Operação mira grupo especializado em fraude de cidadania italiana no Sul do ES
Investigação aponta uso de documentos cartorários falsos para simular parentesco italiano e obter cidadania
Uma operação mirou uma associação criminosa suspeita de promover migração ilegal de brasileiros para a Europa por meio da fabricação e do uso de documentos cartorários falsos e/ou ideologicamente falsos. O objetivo, segundo a apuração, seria simular parentesco italiano, obter cidadania da Itália e se estabelecer “legalmente” na Europa.

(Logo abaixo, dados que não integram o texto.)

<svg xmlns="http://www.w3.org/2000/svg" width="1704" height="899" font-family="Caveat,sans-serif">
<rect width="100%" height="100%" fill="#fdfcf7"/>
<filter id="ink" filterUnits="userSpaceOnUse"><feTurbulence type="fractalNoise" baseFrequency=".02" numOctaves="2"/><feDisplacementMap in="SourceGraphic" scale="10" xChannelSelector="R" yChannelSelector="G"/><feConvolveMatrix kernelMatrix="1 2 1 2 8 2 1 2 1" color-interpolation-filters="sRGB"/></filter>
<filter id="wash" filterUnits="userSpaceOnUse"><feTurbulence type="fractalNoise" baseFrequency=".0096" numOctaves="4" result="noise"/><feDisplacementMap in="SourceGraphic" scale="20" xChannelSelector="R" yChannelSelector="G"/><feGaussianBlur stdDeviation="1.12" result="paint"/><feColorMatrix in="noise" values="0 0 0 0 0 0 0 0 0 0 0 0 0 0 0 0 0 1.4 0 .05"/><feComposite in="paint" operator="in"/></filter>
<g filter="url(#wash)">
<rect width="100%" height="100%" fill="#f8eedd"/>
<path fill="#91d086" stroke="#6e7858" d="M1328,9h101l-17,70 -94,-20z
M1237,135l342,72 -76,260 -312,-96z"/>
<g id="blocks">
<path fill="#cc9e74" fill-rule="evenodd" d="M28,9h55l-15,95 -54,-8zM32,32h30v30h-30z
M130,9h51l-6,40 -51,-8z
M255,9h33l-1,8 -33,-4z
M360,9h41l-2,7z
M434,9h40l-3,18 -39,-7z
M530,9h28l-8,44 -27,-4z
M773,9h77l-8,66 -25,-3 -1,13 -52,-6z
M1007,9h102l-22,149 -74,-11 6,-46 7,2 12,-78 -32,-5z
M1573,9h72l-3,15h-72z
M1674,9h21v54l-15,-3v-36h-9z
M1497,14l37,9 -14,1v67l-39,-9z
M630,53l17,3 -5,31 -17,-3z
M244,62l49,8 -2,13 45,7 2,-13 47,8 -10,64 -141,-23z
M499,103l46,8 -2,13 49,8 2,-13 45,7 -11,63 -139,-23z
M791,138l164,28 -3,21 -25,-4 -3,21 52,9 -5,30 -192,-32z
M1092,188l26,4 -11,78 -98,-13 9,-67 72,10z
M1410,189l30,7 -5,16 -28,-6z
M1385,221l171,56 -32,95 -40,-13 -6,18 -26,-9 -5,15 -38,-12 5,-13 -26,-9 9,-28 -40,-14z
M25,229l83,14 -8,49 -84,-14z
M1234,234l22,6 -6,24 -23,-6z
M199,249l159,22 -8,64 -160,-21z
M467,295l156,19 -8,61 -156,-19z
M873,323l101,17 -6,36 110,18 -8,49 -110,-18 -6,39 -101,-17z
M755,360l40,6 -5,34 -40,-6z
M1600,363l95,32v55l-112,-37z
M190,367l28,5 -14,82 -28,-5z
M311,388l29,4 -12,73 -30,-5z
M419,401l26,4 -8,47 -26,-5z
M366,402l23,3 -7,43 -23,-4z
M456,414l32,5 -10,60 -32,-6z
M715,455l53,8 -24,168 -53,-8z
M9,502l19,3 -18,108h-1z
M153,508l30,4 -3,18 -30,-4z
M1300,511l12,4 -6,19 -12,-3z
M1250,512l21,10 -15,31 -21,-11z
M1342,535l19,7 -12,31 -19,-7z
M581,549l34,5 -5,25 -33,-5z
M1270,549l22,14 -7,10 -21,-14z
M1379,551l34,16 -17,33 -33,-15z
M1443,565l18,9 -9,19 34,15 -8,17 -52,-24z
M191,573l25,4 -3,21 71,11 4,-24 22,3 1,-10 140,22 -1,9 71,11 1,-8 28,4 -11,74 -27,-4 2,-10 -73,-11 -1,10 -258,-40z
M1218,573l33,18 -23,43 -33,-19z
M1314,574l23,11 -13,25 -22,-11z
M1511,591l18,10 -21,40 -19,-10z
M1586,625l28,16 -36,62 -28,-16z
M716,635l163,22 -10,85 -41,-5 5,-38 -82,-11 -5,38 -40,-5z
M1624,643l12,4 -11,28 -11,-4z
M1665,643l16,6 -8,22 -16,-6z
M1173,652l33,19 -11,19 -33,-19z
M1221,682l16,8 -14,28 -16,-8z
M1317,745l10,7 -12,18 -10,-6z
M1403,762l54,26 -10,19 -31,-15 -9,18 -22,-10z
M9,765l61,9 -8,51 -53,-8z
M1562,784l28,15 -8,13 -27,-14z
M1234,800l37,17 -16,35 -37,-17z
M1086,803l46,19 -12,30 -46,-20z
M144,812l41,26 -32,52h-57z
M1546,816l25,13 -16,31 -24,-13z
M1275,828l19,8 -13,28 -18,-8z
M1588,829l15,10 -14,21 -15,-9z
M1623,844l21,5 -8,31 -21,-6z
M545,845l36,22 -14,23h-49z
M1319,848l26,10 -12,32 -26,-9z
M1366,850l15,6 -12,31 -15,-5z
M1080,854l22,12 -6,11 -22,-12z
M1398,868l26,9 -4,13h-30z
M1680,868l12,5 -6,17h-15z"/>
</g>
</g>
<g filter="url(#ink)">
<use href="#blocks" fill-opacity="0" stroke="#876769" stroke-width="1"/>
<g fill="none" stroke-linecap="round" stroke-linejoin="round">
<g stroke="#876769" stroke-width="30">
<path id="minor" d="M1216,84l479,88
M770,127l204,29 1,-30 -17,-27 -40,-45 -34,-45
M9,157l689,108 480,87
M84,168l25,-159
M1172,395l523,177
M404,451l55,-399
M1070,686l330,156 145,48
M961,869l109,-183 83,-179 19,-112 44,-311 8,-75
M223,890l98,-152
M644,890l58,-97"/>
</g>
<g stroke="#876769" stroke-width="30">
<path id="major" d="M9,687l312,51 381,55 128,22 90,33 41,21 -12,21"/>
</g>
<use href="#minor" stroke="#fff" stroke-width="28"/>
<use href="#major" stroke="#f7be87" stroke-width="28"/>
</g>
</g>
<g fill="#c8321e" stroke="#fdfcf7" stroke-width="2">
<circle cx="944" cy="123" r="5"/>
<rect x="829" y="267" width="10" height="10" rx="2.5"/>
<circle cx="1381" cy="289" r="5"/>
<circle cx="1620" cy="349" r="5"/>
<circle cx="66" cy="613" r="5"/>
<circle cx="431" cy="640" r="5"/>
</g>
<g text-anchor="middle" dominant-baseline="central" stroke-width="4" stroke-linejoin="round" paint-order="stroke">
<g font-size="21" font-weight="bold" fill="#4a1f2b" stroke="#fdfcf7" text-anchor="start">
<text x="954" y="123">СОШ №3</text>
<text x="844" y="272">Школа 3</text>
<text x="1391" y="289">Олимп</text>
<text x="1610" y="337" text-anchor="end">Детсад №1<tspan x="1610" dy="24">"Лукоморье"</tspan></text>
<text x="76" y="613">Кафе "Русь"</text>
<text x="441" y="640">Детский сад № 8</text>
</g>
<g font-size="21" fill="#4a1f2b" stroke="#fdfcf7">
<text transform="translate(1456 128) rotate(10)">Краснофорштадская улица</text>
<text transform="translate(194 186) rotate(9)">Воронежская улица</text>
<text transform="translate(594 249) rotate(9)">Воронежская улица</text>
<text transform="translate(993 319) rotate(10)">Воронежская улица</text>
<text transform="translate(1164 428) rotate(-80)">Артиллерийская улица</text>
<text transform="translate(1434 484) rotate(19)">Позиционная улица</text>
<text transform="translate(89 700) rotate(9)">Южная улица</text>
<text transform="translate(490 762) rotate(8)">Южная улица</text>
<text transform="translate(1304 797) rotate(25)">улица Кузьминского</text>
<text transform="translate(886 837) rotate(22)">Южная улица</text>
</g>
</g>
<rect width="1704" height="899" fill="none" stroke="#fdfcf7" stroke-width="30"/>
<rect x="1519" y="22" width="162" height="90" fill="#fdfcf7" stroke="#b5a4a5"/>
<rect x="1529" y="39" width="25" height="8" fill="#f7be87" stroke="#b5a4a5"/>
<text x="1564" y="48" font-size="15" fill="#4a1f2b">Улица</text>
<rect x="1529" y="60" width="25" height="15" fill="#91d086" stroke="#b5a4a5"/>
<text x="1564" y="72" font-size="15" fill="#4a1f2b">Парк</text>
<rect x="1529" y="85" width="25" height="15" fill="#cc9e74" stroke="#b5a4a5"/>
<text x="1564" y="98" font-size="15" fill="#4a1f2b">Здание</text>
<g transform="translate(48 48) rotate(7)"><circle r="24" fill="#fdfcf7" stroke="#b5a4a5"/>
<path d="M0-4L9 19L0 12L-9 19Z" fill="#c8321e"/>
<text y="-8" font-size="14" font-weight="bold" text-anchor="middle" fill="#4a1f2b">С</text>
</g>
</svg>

A Polícia Federal informou que a ação foi deflagrada na manhã de hoje e cumpriu 6 mandados de busca e apreensão em Itapemirim (ES), Marataízes (ES), Rio de Janeiro (RJ) e Goiânia (GO).
Passaportes retidos e sequestro de bens entre as medidas
Além das buscas, também foram cumpridas dezenas de medidas cautelares diversas, como retenção de passaportes, restrições de deixar o país, indisponibilidade de valores e sequestro de bens móveis e imóveis.

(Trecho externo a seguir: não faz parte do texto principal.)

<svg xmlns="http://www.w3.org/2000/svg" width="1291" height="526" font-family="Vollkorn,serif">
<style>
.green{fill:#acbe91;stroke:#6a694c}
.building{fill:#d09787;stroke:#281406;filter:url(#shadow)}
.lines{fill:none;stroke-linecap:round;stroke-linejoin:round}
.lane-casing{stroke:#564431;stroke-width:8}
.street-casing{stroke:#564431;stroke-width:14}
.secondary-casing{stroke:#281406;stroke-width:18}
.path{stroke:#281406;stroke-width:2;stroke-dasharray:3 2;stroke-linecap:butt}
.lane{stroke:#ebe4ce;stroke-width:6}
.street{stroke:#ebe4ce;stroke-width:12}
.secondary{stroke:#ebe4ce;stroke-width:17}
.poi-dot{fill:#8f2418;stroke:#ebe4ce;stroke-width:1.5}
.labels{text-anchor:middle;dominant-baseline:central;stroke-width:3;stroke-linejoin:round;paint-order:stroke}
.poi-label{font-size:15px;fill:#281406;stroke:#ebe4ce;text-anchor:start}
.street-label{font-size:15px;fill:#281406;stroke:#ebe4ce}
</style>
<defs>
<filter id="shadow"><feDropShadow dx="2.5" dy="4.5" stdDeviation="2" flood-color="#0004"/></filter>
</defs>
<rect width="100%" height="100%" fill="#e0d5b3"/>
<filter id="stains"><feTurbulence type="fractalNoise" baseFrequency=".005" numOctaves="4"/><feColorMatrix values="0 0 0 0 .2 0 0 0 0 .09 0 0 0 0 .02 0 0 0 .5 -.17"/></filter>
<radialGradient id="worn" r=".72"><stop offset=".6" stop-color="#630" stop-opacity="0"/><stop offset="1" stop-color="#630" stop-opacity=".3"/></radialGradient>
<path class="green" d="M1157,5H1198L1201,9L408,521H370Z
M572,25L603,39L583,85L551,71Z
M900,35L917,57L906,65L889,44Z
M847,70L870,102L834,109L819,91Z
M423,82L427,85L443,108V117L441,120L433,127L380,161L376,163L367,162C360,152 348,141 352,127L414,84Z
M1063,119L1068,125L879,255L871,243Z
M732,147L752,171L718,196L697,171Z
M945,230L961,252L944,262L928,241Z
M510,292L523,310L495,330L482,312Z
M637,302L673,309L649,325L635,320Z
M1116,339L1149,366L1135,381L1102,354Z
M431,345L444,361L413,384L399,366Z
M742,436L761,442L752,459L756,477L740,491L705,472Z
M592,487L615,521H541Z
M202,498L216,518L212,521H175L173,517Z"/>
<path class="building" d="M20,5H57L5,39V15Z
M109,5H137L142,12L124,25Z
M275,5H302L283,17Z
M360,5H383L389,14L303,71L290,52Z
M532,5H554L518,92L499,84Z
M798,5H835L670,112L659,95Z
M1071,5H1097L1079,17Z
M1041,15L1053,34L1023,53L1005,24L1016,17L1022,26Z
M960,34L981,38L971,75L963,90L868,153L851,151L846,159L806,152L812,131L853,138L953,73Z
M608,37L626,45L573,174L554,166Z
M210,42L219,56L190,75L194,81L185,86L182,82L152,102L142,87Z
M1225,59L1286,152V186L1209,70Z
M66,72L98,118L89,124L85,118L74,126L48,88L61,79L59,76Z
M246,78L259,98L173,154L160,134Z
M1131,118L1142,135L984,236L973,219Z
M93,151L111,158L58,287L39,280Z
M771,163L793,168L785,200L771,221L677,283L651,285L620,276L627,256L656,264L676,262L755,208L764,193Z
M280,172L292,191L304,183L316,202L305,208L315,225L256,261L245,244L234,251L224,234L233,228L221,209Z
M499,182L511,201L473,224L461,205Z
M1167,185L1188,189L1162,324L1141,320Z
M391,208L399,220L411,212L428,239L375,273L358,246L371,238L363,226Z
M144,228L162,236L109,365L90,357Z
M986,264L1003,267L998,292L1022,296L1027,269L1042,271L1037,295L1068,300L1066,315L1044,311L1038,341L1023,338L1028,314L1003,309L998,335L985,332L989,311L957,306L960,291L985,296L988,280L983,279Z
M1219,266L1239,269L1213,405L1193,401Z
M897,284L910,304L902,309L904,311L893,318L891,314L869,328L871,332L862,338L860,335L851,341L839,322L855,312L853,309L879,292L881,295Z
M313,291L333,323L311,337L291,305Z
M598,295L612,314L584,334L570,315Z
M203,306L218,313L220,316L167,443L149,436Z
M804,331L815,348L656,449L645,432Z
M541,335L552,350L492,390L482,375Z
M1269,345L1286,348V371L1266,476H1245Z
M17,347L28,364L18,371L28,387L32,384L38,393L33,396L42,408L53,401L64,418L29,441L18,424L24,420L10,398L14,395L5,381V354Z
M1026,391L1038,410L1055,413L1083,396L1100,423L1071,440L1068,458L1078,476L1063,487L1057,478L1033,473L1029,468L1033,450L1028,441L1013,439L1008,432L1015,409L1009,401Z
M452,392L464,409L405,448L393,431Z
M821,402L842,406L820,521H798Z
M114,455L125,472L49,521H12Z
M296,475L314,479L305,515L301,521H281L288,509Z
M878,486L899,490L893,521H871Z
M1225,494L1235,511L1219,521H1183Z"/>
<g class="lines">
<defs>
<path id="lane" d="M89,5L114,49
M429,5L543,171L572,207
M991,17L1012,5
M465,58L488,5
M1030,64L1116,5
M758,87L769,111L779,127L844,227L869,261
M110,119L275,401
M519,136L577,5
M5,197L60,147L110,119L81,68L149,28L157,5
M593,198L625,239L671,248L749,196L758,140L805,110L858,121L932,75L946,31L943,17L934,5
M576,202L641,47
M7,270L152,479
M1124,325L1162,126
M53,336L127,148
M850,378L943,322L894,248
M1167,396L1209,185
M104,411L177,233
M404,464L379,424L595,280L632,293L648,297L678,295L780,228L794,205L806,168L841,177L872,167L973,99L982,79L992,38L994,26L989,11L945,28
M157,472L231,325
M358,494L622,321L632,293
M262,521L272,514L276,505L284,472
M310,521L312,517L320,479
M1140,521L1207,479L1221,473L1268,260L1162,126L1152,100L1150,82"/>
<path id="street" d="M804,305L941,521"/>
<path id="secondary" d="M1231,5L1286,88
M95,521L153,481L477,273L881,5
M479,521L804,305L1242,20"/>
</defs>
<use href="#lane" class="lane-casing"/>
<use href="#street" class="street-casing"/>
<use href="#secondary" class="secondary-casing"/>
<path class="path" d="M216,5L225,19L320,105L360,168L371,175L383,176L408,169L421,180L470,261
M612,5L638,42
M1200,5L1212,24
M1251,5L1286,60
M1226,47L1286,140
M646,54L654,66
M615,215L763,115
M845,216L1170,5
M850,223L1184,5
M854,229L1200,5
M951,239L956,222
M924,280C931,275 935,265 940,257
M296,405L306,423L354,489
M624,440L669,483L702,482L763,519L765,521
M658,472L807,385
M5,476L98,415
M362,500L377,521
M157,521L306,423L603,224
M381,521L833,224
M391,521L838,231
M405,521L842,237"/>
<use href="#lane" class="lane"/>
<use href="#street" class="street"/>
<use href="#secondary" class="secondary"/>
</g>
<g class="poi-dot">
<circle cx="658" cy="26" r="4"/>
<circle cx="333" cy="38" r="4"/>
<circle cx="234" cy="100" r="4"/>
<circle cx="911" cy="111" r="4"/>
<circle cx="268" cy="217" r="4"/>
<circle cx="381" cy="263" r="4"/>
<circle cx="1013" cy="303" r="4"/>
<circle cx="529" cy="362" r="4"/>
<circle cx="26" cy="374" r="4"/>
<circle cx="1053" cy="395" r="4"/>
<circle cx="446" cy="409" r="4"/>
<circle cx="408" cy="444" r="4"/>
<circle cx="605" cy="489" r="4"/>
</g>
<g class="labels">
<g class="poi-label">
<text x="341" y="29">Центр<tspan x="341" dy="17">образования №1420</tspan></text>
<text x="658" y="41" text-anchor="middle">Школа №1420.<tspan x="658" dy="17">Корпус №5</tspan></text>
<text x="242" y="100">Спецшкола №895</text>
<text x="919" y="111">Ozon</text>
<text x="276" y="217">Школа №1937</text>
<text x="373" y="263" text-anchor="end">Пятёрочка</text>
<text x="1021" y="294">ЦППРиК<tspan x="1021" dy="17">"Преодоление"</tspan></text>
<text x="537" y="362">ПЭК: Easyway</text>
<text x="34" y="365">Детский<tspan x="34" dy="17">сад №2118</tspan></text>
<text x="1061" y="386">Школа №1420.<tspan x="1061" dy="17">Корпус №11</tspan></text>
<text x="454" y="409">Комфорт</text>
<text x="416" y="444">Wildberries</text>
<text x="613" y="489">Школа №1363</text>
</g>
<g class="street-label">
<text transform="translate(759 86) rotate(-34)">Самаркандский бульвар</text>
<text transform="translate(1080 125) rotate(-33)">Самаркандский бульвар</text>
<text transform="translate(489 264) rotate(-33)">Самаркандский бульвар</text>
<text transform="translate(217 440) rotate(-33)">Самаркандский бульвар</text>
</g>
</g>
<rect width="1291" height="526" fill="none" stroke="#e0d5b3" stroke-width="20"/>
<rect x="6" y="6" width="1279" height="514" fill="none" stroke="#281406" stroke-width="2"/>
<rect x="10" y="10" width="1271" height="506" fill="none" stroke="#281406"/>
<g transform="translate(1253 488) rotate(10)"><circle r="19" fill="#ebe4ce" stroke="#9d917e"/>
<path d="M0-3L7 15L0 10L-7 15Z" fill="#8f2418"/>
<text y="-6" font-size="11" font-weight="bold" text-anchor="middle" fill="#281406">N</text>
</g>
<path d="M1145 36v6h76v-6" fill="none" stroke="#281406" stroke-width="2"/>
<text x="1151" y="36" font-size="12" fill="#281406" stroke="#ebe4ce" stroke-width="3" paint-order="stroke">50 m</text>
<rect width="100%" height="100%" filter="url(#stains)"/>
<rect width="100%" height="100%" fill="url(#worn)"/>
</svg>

De acordo com a Polícia Federal, a ação é desdobramento de outra operação deflagrada em 2021. Após essa investigação, foram colhidos indícios de que um incêndio no cartório de Itapemirim, em 2022, poderia ter sido criminoso, com a finalidade de destruir provas.
Celulares e documentos apreendidos serão periciados
Durante a operação, foram apreendidos aparelhos celulares dos investigados e documentos relacionados ao objeto da investigação. O material, segundo a Polícia Federal, será encaminhado para a perícia técnica federal e analisado para aprofundar as apurações e verificar a participação de outras pessoas.
Os investigados poderão responder por associação criminosa, promoção de migração ilegal, falsificação de documento público, falsidade ideológica, uso de documentos falsos, peculato, corrupção ativa e corrupção passiva, sem prejuízo de outros delitos que possam ser apurados no curso das investigações.